Only the lines from the start of the data below through the line that contains "Daha sonraki yorumlarımda" are to be copied, exactly and without pictures.

Input material Block Start

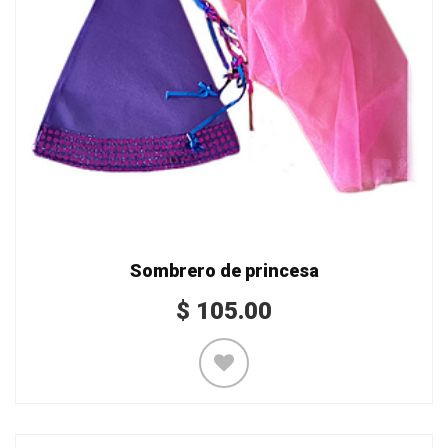
Sombrero de princesa
$
105.00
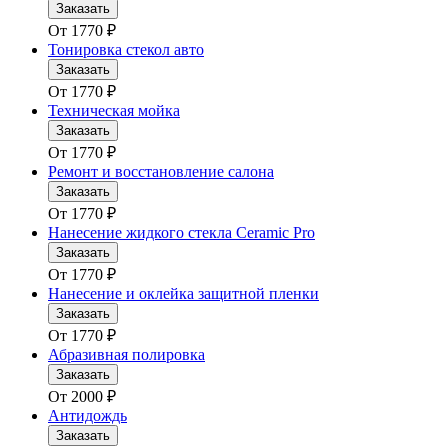
Заказать
От
1770
₽
Тонировка стекол авто
Заказать
От
1770
₽
Техническая мойка
Заказать
От
1770
₽
Ремонт и восстановление салона
Заказать
От
1770
₽
Нанесение жидкого стекла Ceramic Pro
Заказать
От
1770
₽
Нанесение и оклейка защитной пленки
Заказать
От
1770
₽
Абразивная полировка
Заказать
От
2000
₽
Антидождь
Заказать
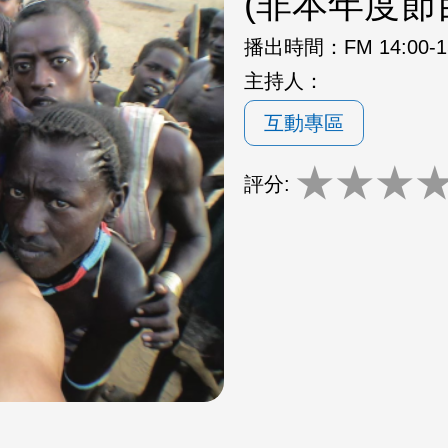
(非本年度節
播出時間：
FM 14:00-
主持人：
互動專區
★
★
★
評分:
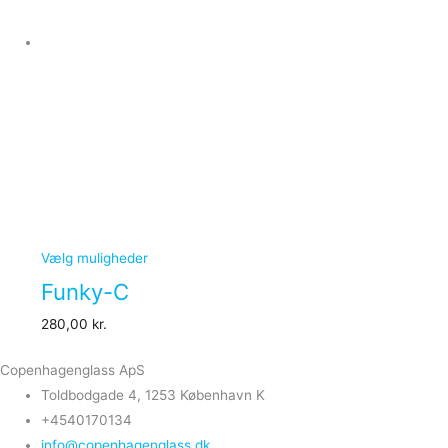
Vælg muligheder
Funky-C
280,00
kr.
Copenhagenglass ApS
Toldbodgade 4, 1253 København K
+4540170134
info@copenhagenglass.dk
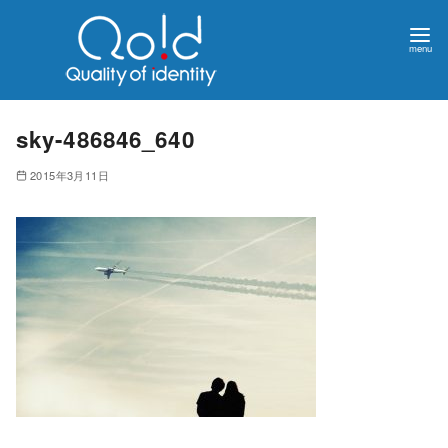
sky-486846_640
2015年3月11日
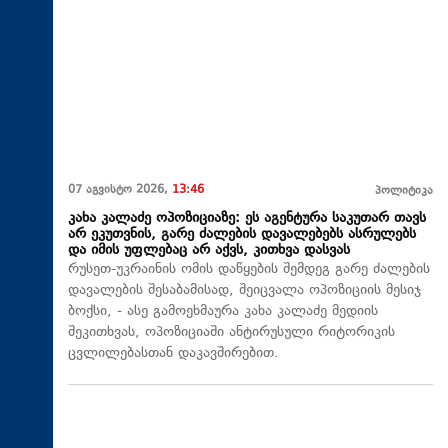
07 აგვისტო 2026,
13:46
პოლიტიკა
კახა კალაძე ოპოზიციაზე: ეს აგენტურა საკუთარ თავს
არ ეკუთვნის, გარე ძალების დავალებებს ასრულებს
და იმის უფლებაც არ აქვს, კითხვა დასვას
რუსეთ-უკრაინის ომის დაწყების შემდეგ გარე ძალების
დავალების შესაბამისად, შეიცვალა ოპოზიციის მესიჯ
ბოქსი, - ასე გამოეხმაურა კახა კალაძე მედიის
შეკითხვას, ოპოზიციაში ანტირუსული რიტორიკის
ცვლილებასთან დაკავშირებით.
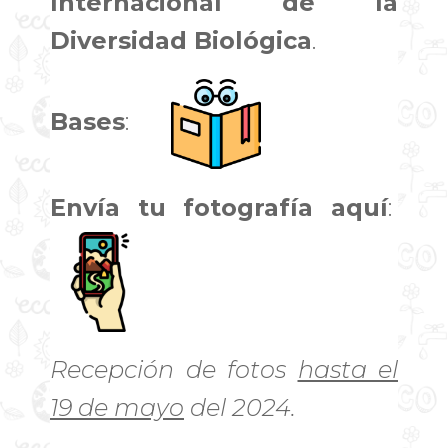
Internacional de la
Diversidad Biológica
.
Bases
:
Envía tu fotografía aquí
:
Recepción de fotos
hasta el
19 de mayo
del 2024.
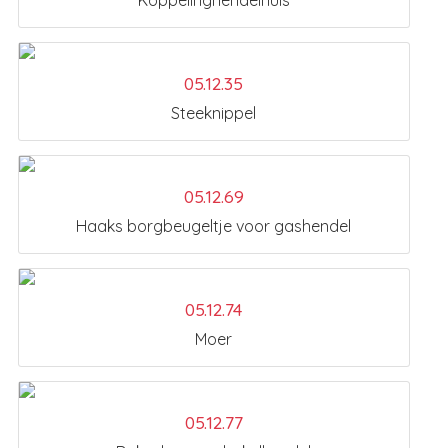
Koppelinghendelhuis
05.12.35
Steeknippel
05.12.69
Haaks borgbeugeltje voor gashendel
05.12.74
Moer
05.12.77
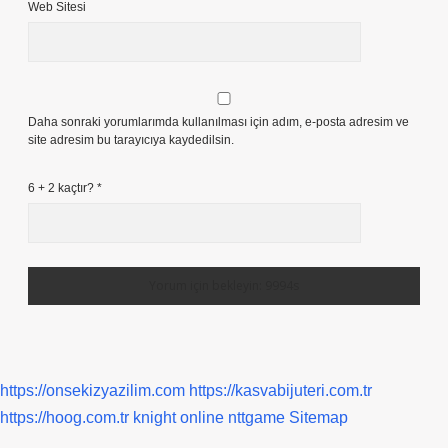
Web Sitesi
Daha sonraki yorumlarımda kullanılması için adım, e-posta adresim ve
site adresim bu tarayıcıya kaydedilsin.
6 + 2 kaçtır?
*
https://onsekizyazilim.com
https://kasvabijuteri.com.tr
https://hoog.com.tr
knight online
nttgame
Sitemap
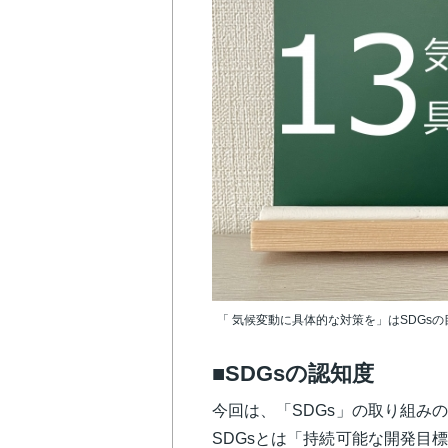
「 気候変動に具体的な対策を」はSDGs
■SDGsの認知度
今回は、「SDGs」の取り組み
SDGsとは「持続可能な開発目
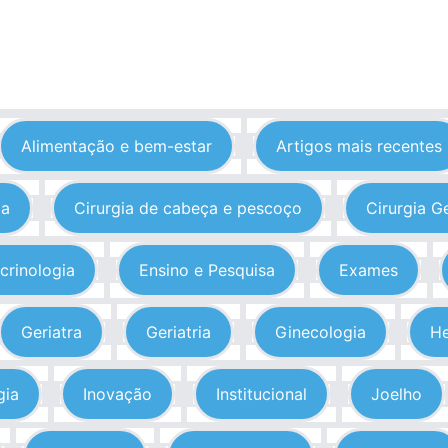
Alimentação e bem-estar
Artigos mais recentes
ia
Cirurgia de cabeça e pescoço
Cirurgia G
crinologia
Ensino e Pesquisa
Exames
Geriatra
Geriatria
Ginecologia
He
gia
Inovação
Institucional
Joelho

Input material Block End

-- Result of this task --
Sombrero de princesa
$
105.00
Заказать
От
1770
₽
Тонировка стекол авто
Заказать
От
1770
₽
Техническая мойка
Заказать
От
1770
₽
Ремонт и восстановление салона
Заказать
От
1770
₽
Нанесение жидкого стекла Ceramic Pro
Заказать
От
1770
₽
Нанесение и оклейка защитной пленки
Заказать
От
1770
₽
Абразивная полировка
Заказать
От
2000
₽
Антидождь
Заказать
(非本年度節
播出時間：
FM 14:00-
主持人：
互動專區
★
★
★
評分:
Vælg muligheder
Funky-C
280,00
kr.
Copenhagenglass ApS
Toldbodgade 4, 1253 København K
+4540170134
info@copenhagenglass.dk
sky-486846_640
2015年3月11日
07 აგვისტო 2026,
13:46
პოლიტიკა
კახა კალაძე ოპოზიციაზე: ეს აგენტურა საკუთარ თავს
არ ეკუთვნის, გარე ძალების დავალებებს ასრულებს
და იმის უფლებაც არ აქვს, კითხვა დასვას
რუსეთ-უკრაინის ომის დაწყების შემდეგ გარე ძალების
დავალების შესაბამისად, შეიცვალა ოპოზიციის მესიჯ
ბოქსი, - ასე გამოეხმაურა კახა კალაძე მედიის
შეკითხვას, ოპოზიციაში ანტირუსული რიტორიკის
ცვლილებასთან დაკავშირებით.
Internacional de la
Diversidad Biológica
.
Bases
:
Envía tu fotografía aquí
:
Recepción de fotos
hasta el
19 de mayo
del 2024.
Koppelinghendelhuis
05.12.35
Steeknippel
05.12.69
Haaks borgbeugeltje voor gashendel
05.12.74
Moer
05.12.77
Web Sitesi
Daha sonraki yorumlarımda kullanılması için adım, e-posta adresim ve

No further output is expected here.